KLPZ
- Parker, Arizona; United States;
- Broadcast area: Lake Havasu City, Arizona
- Frequency: 1380 kHz
- Branding: 1380 AM Country

Programming
- Format: Country, talk

Ownership
- Owner: Keith Douglas Learn; (Learn Broadcasting Corporation);

History
- First air date: September 7, 1974
- Last air date: December 31, 2024
- Former call signs: KZUL (1974–1984)
- Call sign meaning: La Paz County

Technical information
- Licensing authority: FCC
- Facility ID: 66361
- Class: D
- Power: 2,500 watts (day); 58 watts (night);
- Transmitter coordinates: 34°9′19.2″N 114°17′28.0″W﻿ / ﻿34.155333°N 114.291111°W

Links
- Public license information: Public file; LMS;
- Website: www.klpz1380.com

= KLPZ =

KLPZ (1380 AM) was a radio station licensed to serve Parker, Arizona, United States. The station was owned by Keith Douglas Learn, through licensee Learn Broadcasting Corporation. It aired a country music and talk radio format.

The station went on the air in 1974 as KZUL, which played contemporary pop country, and later middle of the road and adult contemporary music. William Olson Jr., who co-founded the station with Rick L. and Lyle J. Murphy, bought out their stakes in 1977, sold it to Charles L. Scofield in 1982. It became KLPZ, for La Paz County, in 1984. KLPZ was a country music and talk radio station from 1993 until its closure. Learn bought the station in 2000, and closed it at the end of 2024 following his retirement.

==History==
O. M. Broadcasting, a company controlled by Rick L. and Lyle J. Murphy and William Olson Jr., was granted a construction permit for a 1,000-watt daytime-only station on 1380 kHz on May 22, 1974. The new station signed on at 11 a.m. on September 7 as KZUL ("Kazual"), an ABC Entertainment affiliate playing contemporary pop country. Within a year, KZUL had a middle of the road format, though it was devoting 18 hours a week to country music by 1978. KZUL increased its power to 2,500 watts in 1976; it was the first station to be authorized at this power level. O. M. Broadcasting also applied for an FM radio station on 99.3 MHz; this allocation was instead awarded on July 7, 1977, to competing applicant Gilbert Leivas's BINA Broadcasting, who started KMDX in 1978. The Murphys sold their stake in KZUL to Olson in 1977.

O. M. Broadcasting sold KZUL to Scofield Broadcasting for $225,000 in 1982; Scofield's principals were Charles L. Scofield, owner of KEYZ, KYYZ, and a cable television system in Williston, North Dakota, and his wife Lorraine A. Scofield. The station, which had evolved to adult contemporary music, became KLPZ on March 6, 1984; the new call sign was derived from La Paz County, which had recently been split from Yuma County and of which Parker is the seat. Station founder Rick Murphy would subsequently start a new KZUL-FM in Lake Havasu City.

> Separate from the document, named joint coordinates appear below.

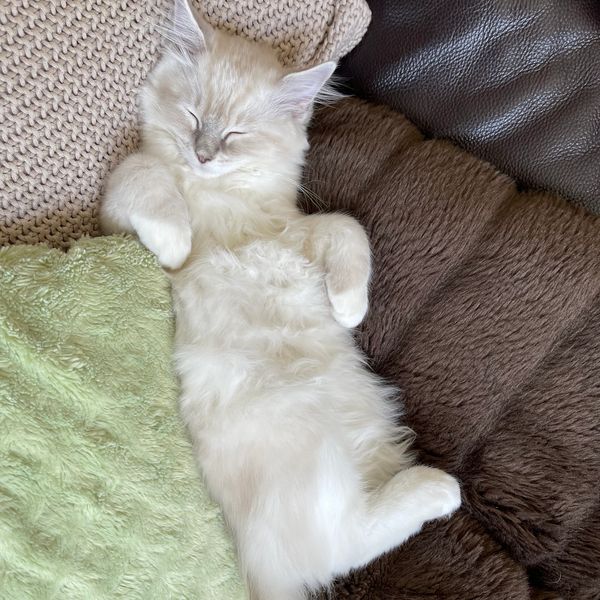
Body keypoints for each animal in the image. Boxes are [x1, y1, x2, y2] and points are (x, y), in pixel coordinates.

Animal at [101, 2, 462, 596]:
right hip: (307, 447)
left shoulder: (298, 232)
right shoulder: (116, 212)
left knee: (345, 546)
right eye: (193, 118)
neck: (221, 198)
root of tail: (261, 577)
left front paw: (349, 308)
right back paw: (438, 487)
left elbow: (347, 228)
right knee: (344, 544)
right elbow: (145, 175)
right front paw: (176, 242)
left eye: (236, 134)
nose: (202, 156)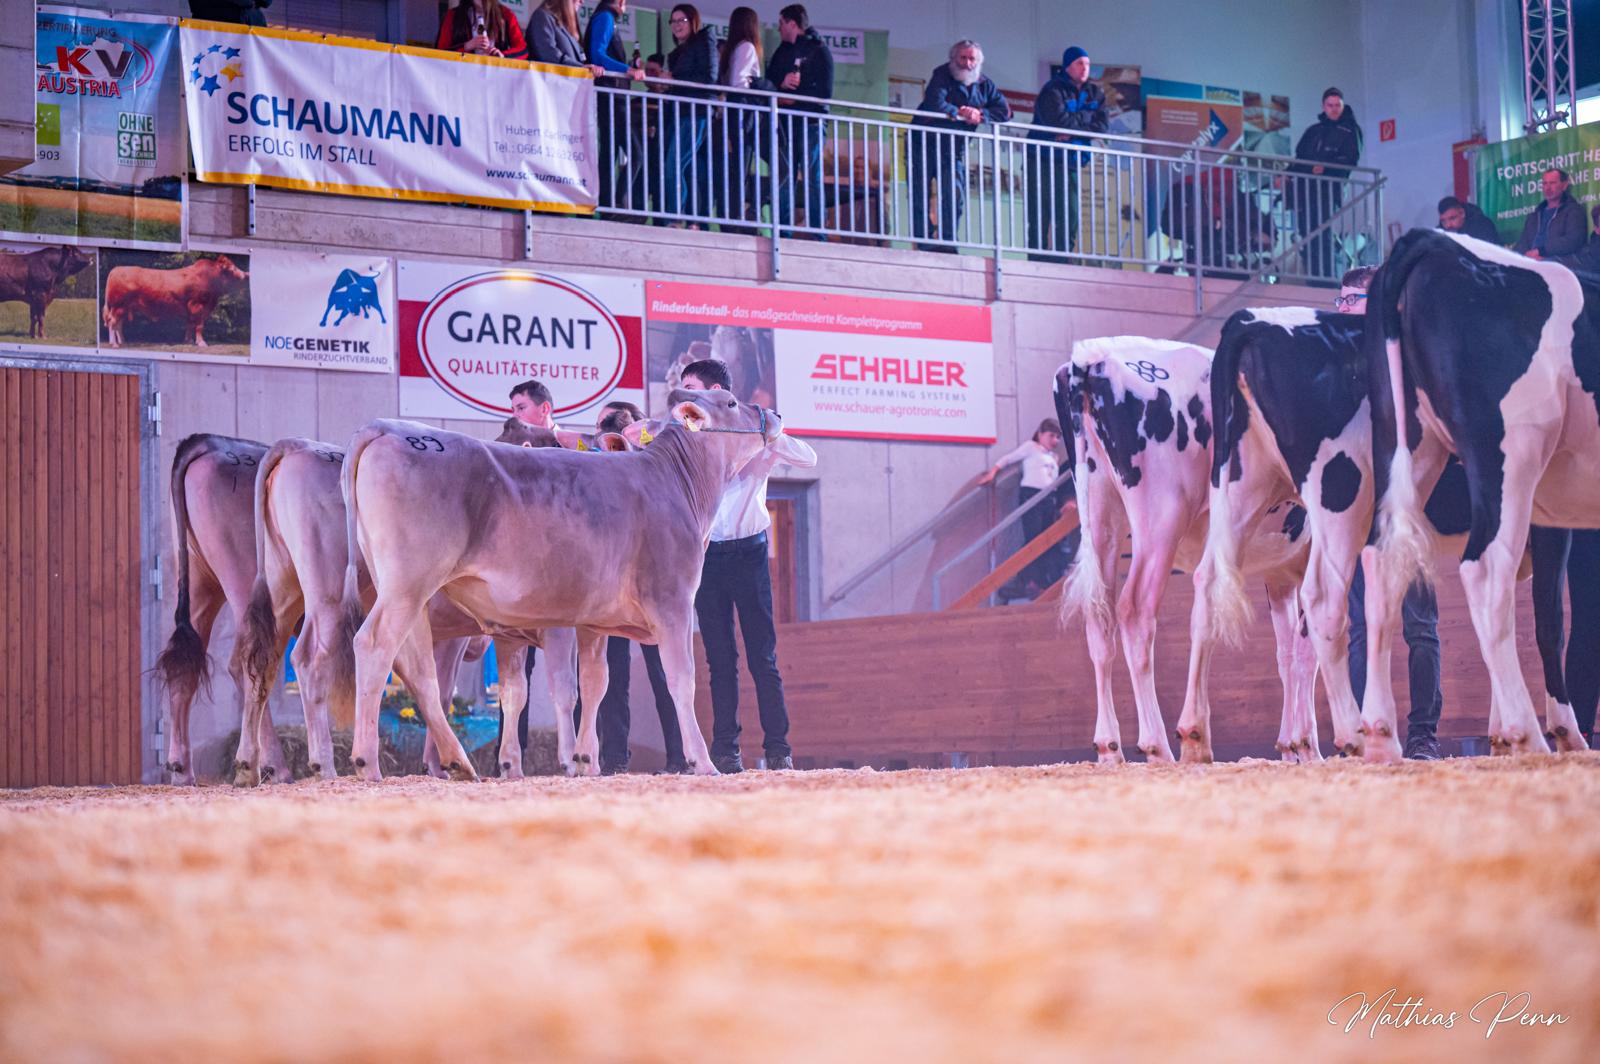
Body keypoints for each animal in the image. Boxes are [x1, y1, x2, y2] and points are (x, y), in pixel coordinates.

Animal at [103, 254, 248, 347]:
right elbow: (199, 325)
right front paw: (201, 342)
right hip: (118, 305)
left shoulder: (191, 308)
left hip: (123, 307)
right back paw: (114, 344)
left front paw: (189, 341)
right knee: (112, 322)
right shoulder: (198, 305)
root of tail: (117, 269)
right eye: (232, 268)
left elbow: (190, 324)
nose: (246, 275)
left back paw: (122, 342)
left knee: (118, 324)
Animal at [328, 390, 777, 780]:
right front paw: (702, 762)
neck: (675, 484)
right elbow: (680, 680)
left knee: (419, 670)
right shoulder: (672, 601)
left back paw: (458, 763)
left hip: (412, 595)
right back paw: (367, 762)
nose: (773, 414)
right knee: (373, 645)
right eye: (731, 401)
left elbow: (593, 684)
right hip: (407, 583)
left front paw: (584, 761)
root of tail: (386, 427)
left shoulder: (593, 621)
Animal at [1056, 336, 1318, 758]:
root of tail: (1093, 358)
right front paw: (1310, 743)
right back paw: (1160, 745)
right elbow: (1313, 645)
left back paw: (1110, 747)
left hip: (1100, 515)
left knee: (1100, 620)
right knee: (1136, 610)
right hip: (1162, 515)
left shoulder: (1280, 573)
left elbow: (1288, 652)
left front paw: (1292, 745)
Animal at [1363, 228, 1600, 758]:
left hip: (1408, 442)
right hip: (1513, 450)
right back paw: (1529, 735)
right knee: (1488, 569)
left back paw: (1379, 735)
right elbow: (1551, 615)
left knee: (1382, 564)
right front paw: (1559, 731)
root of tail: (1435, 241)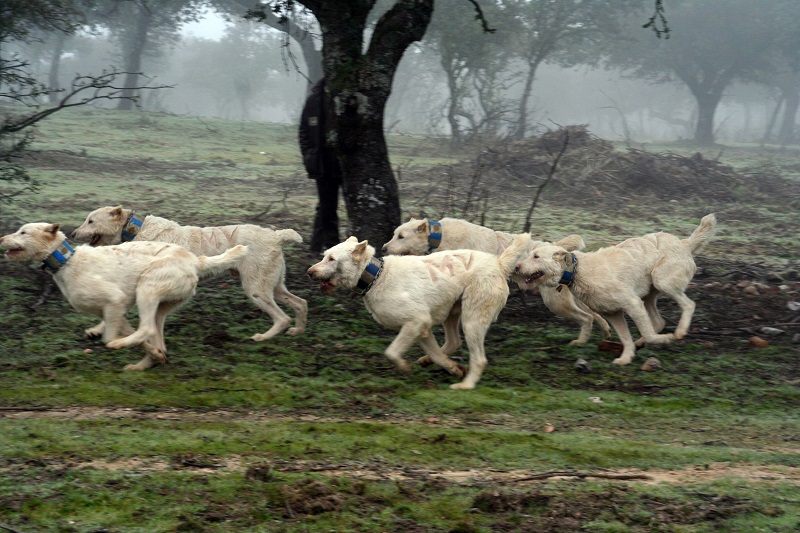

Until January 1993, KLPZ played adult standards music during the winter months and adult contemporary music in the summer, both supplementing country music. It then became a full-time country station, with programming from Jones Satellite Networks. "The All New 1380 AM Country" also added The Rush Limbaugh Show on February 1, 1993; it would carry the program until Limbaugh's death in 2021, and was also an affiliate of the successor Clay Travis and Buck Sexton Show. KLPZ also carried Paul Harvey until his death in 2009.

Keith Learn and Juanita Casares bought KLPZ in 2000; they had been with the station since 1993, and hosted the morning show. Under their ownership, the station described its format as "Country and a Little More", in reflection of its talk programming and the occasional non-country songs on the playlist, and used the slogan "The Last Medium of Freedom".

The Learns announced on December 6, 2024, that they would retire on December 31; regular programming on KLPZ would then end. Learn Broadcasting requested the cancellation of the KLPZ license in February 2025. The license was cancelled on February 7, 2025.